The 'Mother Teresa of Somalia'
Recipient of this year’s Pilosio award was "Mama Hawa" – Dr Hawa Abdi Diblaawe, a Somalian physician – the country’s first gynaecologist – and human rights activist. She is estimated to have saved the lives of more than 90,000 displaced people during the years of famine and civil war in Somalia. She was also a 2012 Nobel Peace Prize nominee.
She turned her family’s 525 hectare farm near the capital Mogadishu into a medical clinic and a camp in 1983. It provides care, protection and education to thousands of women and children and has grown into the Hawa Abdi Village, an island of hope for people in need. She has faced down and challenged all who have physically threatened her as well as her family, her staff and the thousands of people at her clinic.
"Extraordinary people like Hawa Abdi are a source of great inspiration for the courage and determination they have shown in fighting for their ideals," said Dario Roustayan, chief executive of Pilosio. "As entrepreneurs we want to be, and we have to be, the engine of change. In the globalised world, without peace and security there is no opportunity for business development, which is why, for those in business, giving economically is not enough; we must look beyond that."

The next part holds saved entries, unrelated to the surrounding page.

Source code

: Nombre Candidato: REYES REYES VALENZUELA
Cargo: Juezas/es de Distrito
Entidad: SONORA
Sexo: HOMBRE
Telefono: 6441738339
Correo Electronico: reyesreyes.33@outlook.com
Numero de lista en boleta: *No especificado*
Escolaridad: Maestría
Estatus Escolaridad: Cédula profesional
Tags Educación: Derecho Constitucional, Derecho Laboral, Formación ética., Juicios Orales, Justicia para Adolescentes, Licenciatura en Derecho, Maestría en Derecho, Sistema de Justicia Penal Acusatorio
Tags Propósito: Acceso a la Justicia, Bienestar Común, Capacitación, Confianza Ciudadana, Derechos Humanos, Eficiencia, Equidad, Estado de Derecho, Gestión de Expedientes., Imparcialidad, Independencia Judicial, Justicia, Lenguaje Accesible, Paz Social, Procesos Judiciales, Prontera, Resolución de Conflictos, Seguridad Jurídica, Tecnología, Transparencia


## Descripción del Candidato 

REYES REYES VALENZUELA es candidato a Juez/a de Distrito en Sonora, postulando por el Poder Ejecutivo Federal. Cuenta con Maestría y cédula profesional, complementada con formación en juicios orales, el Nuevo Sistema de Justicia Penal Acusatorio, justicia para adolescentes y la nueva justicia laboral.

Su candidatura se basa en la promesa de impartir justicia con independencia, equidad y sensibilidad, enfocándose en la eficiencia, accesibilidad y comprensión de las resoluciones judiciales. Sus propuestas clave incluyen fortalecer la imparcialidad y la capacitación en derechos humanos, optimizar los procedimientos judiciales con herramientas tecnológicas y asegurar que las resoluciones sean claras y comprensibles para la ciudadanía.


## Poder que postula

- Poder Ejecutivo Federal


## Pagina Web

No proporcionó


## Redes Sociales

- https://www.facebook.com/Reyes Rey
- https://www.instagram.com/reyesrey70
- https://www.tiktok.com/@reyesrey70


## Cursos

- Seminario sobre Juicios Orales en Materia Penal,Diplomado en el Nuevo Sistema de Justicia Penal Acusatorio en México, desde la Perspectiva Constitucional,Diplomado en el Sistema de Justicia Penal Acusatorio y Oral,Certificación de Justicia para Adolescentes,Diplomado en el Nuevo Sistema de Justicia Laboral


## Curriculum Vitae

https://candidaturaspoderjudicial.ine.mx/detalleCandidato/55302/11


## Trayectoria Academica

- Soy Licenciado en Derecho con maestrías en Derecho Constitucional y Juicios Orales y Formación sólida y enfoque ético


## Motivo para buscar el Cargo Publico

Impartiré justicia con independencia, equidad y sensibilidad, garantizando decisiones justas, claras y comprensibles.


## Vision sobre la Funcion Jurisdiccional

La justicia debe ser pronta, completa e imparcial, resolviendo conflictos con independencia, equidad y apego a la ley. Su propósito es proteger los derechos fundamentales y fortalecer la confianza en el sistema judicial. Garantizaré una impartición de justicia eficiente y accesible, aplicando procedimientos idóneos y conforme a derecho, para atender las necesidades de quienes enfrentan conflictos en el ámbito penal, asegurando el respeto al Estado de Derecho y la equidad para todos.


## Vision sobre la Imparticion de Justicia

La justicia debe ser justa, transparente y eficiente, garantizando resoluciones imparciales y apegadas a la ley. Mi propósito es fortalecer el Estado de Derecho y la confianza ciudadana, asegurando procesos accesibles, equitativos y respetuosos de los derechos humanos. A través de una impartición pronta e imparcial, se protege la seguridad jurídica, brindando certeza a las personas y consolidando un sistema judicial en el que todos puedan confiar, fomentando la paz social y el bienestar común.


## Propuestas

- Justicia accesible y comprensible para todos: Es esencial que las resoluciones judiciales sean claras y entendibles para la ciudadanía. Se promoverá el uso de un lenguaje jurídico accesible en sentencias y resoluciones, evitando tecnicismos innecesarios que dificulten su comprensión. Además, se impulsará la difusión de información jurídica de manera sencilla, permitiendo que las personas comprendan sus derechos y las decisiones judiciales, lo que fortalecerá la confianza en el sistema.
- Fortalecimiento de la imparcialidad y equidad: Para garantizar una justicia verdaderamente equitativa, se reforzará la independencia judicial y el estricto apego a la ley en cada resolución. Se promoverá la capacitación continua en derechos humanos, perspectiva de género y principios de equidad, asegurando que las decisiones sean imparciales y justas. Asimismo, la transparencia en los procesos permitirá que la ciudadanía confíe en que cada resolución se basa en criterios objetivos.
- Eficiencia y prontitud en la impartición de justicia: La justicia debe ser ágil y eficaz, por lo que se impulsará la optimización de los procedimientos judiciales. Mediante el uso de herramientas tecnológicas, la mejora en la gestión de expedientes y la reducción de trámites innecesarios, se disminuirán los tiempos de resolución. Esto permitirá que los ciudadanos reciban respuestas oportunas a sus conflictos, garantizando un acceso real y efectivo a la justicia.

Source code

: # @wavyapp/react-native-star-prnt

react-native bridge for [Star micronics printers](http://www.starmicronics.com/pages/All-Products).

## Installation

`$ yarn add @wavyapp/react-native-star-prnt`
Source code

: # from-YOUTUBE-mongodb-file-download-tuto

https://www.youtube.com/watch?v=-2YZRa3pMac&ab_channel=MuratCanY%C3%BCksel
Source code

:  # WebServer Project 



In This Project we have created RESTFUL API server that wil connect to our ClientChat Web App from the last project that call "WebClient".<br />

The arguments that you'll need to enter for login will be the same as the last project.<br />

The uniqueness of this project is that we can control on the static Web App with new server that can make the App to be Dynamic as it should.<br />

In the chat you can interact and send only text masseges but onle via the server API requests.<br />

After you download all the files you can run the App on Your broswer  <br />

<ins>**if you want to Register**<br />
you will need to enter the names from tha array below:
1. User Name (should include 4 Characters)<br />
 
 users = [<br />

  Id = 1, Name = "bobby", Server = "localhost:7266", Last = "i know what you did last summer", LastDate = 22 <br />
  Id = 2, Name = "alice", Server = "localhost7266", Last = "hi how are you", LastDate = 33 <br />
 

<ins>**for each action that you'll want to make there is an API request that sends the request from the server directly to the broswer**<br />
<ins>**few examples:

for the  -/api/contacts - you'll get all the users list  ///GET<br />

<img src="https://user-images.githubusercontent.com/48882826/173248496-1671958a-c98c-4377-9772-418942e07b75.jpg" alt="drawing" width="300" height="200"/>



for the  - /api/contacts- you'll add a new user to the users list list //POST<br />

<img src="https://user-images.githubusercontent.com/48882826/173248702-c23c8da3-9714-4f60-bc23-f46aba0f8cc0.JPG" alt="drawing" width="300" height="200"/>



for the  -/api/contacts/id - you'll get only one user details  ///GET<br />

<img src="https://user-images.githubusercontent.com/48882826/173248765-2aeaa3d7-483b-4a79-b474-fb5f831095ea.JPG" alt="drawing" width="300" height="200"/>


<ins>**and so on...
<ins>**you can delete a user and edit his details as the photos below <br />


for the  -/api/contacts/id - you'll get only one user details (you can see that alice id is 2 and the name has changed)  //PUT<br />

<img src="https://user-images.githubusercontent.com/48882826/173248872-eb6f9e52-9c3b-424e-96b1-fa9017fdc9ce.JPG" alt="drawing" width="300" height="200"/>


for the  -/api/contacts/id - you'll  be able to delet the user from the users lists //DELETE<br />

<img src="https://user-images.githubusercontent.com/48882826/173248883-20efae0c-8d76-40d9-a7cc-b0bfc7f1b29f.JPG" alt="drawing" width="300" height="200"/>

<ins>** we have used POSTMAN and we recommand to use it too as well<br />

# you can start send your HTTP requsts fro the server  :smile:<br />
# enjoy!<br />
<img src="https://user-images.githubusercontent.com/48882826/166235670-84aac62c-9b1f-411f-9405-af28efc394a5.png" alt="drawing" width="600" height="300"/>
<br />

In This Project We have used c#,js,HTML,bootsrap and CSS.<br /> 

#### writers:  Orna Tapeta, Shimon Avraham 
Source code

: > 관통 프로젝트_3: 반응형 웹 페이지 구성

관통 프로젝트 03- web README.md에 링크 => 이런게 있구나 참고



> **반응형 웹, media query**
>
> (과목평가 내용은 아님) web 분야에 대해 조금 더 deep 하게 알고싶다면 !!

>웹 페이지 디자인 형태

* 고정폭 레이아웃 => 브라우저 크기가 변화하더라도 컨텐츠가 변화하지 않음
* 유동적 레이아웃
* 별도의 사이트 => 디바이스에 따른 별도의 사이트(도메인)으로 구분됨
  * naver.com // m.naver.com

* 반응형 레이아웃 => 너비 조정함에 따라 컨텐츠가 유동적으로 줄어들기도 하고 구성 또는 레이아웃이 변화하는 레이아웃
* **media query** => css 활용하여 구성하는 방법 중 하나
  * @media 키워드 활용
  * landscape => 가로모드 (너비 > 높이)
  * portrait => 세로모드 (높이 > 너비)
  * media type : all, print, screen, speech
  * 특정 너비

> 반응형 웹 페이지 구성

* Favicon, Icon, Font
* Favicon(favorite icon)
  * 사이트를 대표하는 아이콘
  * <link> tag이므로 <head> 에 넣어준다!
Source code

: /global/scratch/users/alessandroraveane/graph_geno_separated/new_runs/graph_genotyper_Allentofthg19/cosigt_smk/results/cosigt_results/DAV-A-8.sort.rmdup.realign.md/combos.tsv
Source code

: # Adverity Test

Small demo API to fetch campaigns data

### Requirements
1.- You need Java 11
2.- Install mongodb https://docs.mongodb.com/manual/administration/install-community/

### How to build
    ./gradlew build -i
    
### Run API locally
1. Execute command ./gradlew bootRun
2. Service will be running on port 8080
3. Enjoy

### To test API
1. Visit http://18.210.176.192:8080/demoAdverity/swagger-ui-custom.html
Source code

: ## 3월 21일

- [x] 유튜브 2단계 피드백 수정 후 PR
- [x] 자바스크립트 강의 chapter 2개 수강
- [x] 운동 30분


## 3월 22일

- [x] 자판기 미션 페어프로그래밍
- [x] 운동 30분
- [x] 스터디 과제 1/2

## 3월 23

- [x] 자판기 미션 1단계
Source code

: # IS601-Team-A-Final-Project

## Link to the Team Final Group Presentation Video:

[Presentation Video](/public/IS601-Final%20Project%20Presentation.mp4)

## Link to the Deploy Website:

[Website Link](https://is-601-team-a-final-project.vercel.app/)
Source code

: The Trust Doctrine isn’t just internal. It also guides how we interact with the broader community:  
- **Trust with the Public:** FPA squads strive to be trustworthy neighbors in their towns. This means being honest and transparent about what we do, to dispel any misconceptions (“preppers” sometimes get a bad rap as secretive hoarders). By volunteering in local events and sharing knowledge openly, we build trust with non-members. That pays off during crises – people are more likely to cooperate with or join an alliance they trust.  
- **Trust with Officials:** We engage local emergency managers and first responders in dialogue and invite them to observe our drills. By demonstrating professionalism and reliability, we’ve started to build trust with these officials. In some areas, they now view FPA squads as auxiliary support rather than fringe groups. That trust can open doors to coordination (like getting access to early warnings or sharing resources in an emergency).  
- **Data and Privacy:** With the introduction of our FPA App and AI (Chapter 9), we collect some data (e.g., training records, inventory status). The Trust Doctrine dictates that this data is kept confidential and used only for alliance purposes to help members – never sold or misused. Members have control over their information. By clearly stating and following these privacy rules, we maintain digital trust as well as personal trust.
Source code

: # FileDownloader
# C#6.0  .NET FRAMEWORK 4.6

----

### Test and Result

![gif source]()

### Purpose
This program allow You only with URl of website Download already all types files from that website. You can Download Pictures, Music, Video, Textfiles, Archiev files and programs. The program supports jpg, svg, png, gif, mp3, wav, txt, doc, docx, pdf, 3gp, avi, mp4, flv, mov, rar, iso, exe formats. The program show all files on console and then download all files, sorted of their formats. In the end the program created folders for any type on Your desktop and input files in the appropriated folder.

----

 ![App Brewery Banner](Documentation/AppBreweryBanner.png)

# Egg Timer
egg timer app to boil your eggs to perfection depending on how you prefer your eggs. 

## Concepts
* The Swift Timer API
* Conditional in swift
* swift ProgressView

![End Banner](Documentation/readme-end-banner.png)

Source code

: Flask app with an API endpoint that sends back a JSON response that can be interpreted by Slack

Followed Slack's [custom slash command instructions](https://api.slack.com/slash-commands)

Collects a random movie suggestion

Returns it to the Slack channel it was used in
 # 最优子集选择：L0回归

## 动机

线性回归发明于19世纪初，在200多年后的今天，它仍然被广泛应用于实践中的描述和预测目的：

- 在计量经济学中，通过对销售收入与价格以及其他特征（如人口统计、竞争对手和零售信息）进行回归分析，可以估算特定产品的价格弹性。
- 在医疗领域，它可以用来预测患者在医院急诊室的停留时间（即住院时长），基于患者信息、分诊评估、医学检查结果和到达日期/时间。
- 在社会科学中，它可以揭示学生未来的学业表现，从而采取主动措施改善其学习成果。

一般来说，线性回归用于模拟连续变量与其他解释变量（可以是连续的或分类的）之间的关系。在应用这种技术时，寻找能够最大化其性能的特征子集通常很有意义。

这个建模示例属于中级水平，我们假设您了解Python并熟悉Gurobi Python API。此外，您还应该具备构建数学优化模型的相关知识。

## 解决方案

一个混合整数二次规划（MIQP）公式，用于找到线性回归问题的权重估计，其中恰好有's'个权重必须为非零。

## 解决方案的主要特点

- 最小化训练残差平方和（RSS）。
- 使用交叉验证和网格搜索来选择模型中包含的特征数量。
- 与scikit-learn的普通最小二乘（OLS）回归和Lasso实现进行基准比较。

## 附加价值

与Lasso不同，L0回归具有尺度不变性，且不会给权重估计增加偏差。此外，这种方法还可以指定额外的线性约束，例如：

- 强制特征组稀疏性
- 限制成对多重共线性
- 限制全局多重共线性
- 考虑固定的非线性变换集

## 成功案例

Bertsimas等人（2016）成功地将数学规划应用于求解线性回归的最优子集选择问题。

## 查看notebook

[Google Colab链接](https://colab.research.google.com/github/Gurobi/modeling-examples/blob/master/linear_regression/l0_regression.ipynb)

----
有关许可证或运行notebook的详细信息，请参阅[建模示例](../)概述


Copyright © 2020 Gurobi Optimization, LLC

Past recipients of the award are: 2011 - Mario Collavino, an Italian-Canadian construction company owner whose firm helped build New York’s Freedom Tower, the replacement building for the fated Twin Towers in Manhattan;
2012 - Jointly awarded to Italian architect Mario Cucinella and Munir Manneh, the UN’s representative in the Palestinian territories, for their project a Green School for Gaza; 2013 - British architect Cameron Sinclair for his project Architecture for Humanity, a global network of architects who bring design, construction and development to the world’s most di_ cult areas;
2014 - Samia Yaba Nkrumah, daughter of the founder Ghana, for her work on the Nkwame Nkrumah Presidential Library in the capital Accra.
The Hope Village Project, Somalia
Pilosio Building Peace, the Dr Hawa Abdi Foundation and Barefoot College have united to create Hope Village, an extension of the displaced persons’ camp near Mogadishu. According to the UN high commissioner for refugees, nearly a million people remain displaced in the country.
The project will allow people there to design and construct their modular buildings based upon Pilosio’s school buildings for Syrian refugees. Pilosio’s buildings in Hope Village will be used as homes, schools, meeting centres, clinics and market areas.